0
votes

In our application, we currently expose a UI where a user can select some basic settings (model type, input features, hyperparameters) to specify a forecast model. Every time a user specifies such a model, the backend python application looks at these settings, pulls training data from relevant db, trains the relevant model and stores the model file which is then used at prediction time. The model is then re-trained according to a fixed frequency. We are looking to replace this entire flow with GCP, but I am not sure of the right approach on this. My initial thought is to write the entire backend application as a single VertexAI pipeline, where any time the user specifies a model, the pipeline is run and creates and deploys a model (custom or AutoML) which is then used at prediction time. What I am not sure is whether I can do the following:

  1. Since there is one pipeline which runs every time a user specifies a model, the pipeline will need to be parametrized.

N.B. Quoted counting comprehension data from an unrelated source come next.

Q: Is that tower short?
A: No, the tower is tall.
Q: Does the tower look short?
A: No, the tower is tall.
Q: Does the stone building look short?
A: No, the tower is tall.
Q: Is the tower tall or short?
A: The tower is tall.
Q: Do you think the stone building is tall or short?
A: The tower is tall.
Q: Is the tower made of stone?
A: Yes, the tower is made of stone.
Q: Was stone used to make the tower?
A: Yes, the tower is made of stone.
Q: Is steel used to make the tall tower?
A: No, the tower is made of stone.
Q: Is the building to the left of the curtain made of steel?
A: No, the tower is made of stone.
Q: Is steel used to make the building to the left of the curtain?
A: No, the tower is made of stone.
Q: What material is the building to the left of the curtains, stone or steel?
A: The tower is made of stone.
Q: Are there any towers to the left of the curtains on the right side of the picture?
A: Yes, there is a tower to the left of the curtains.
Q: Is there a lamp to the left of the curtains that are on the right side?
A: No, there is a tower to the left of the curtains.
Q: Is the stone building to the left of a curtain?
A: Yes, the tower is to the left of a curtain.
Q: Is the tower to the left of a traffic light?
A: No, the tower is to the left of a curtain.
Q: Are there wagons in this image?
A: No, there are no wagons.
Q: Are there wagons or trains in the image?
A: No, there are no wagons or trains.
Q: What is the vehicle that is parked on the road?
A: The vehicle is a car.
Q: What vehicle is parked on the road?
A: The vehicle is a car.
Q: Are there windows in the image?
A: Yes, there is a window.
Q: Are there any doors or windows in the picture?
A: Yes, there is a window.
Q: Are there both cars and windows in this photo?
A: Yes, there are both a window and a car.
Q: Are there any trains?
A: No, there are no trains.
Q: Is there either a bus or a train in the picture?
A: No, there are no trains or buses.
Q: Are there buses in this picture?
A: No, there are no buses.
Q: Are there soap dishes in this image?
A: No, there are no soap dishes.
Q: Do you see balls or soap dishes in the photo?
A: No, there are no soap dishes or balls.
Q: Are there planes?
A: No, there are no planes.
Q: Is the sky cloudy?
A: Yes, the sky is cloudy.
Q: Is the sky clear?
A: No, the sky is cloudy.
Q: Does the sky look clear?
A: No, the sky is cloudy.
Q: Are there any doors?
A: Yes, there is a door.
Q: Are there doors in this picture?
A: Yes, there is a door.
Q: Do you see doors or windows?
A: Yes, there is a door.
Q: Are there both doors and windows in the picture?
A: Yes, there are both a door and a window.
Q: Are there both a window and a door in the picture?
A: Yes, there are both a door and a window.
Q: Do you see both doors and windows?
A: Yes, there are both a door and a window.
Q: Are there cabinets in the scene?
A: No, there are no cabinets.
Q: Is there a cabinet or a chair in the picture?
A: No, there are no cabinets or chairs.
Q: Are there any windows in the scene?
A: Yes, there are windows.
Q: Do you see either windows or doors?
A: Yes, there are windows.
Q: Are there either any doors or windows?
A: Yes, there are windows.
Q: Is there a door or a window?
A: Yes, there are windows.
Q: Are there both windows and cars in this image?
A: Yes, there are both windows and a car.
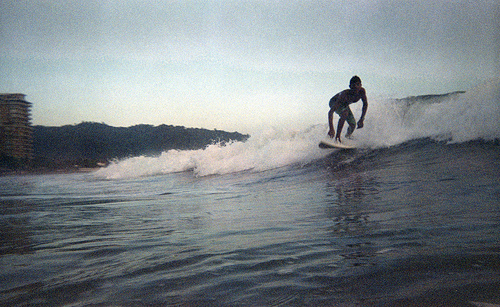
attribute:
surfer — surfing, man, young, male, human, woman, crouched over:
[325, 72, 370, 146]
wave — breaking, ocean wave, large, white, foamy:
[84, 73, 497, 190]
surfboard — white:
[315, 136, 361, 152]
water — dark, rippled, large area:
[4, 98, 487, 303]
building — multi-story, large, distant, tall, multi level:
[1, 80, 36, 171]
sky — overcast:
[2, 2, 498, 133]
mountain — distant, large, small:
[25, 109, 229, 168]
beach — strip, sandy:
[2, 165, 104, 184]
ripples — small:
[68, 234, 405, 303]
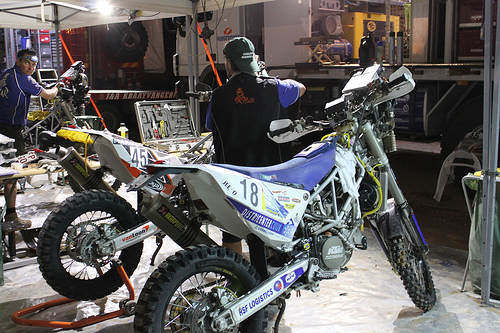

Say, user specifies a model for metric A, the pipeline creates and deploys model1, then for metric B, the pipeline deploys model2 and so on. So the pipeline will need to be parametrized.
  2. Can we actually pull data from different sources (other than BigQuery, Cloud Storage) in the pipeline?
  3. How could I schedule the pipeline runs for each model separately, i.e., say model A needs to be trained biweekly, model B needs to be trained weekly etc. Since there is just 1 pipeline and many deployed models, I am not even sure how to set the scheduling for the pipeline.

I am relatively new to GCP Vertex AI and exploring things so I am not sure I am on the right path. Does a single pipeline for this use case even make sense, or should I be considering writing a custom python application which then creates a new pipeline every single time a model is requested?